#### Data records
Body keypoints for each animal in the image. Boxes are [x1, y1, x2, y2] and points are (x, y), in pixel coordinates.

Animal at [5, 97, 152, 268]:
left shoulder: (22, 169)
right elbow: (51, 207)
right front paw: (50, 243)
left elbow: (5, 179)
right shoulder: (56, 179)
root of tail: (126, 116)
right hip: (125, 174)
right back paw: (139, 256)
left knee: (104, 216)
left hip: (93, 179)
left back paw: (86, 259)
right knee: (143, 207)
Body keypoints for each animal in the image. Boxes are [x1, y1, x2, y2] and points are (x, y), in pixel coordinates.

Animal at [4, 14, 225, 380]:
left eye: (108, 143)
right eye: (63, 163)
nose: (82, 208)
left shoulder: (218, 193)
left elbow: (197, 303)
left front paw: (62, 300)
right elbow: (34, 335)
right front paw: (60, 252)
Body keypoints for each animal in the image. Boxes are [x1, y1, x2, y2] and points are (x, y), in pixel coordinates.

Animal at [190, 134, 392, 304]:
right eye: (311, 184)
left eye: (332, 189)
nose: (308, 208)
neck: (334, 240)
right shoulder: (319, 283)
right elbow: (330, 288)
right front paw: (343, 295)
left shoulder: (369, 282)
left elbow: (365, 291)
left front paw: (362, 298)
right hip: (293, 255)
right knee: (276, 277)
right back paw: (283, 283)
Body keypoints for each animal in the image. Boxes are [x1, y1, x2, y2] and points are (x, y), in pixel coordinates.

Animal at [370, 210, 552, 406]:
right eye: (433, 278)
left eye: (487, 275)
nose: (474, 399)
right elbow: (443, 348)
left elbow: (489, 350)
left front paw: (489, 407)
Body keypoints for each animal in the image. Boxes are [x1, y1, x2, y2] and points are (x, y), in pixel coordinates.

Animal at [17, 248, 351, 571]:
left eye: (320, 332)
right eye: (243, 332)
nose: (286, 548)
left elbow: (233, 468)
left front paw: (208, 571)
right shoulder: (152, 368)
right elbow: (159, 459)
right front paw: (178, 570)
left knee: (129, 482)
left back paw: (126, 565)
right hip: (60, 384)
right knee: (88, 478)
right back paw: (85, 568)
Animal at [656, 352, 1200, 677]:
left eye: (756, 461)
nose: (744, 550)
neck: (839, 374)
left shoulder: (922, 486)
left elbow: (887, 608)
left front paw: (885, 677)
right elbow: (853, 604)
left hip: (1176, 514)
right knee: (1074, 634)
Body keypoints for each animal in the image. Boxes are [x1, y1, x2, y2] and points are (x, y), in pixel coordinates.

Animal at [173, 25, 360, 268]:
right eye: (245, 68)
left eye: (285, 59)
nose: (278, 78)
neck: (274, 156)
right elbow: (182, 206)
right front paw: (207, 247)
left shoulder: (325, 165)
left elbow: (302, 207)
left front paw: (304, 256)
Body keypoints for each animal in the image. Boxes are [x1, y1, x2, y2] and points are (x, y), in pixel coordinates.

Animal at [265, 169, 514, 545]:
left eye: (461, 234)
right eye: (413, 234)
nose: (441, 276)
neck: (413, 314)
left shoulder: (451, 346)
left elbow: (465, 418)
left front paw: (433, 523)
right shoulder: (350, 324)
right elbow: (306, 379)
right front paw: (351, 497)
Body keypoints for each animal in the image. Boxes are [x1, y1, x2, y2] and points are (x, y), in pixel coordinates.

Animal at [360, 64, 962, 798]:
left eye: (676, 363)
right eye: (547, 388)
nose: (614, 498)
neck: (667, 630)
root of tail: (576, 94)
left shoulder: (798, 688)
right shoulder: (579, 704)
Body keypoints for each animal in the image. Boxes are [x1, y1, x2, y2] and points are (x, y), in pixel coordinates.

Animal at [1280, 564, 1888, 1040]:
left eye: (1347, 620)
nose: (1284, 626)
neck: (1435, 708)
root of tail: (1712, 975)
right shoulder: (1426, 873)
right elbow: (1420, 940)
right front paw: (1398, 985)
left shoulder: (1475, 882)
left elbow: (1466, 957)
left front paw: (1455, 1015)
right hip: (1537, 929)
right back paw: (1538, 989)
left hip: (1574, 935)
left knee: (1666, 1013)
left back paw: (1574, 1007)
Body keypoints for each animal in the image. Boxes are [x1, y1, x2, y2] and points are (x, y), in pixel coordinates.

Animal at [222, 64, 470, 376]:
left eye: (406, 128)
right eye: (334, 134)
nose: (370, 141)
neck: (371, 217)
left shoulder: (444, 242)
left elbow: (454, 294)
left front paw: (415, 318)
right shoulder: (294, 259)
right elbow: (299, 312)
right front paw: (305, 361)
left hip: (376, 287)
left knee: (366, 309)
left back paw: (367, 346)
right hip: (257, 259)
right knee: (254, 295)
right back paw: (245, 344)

#### Exercise requirements
Only lines that contain "nose" are needed, so copy each of them from the data.

#### Exercise output
nose: (82, 208)
nose: (308, 208)
nose: (474, 399)
nose: (286, 548)
nose: (744, 550)
nose: (278, 78)
nose: (441, 276)
nose: (614, 498)
nose: (1284, 626)
nose: (370, 141)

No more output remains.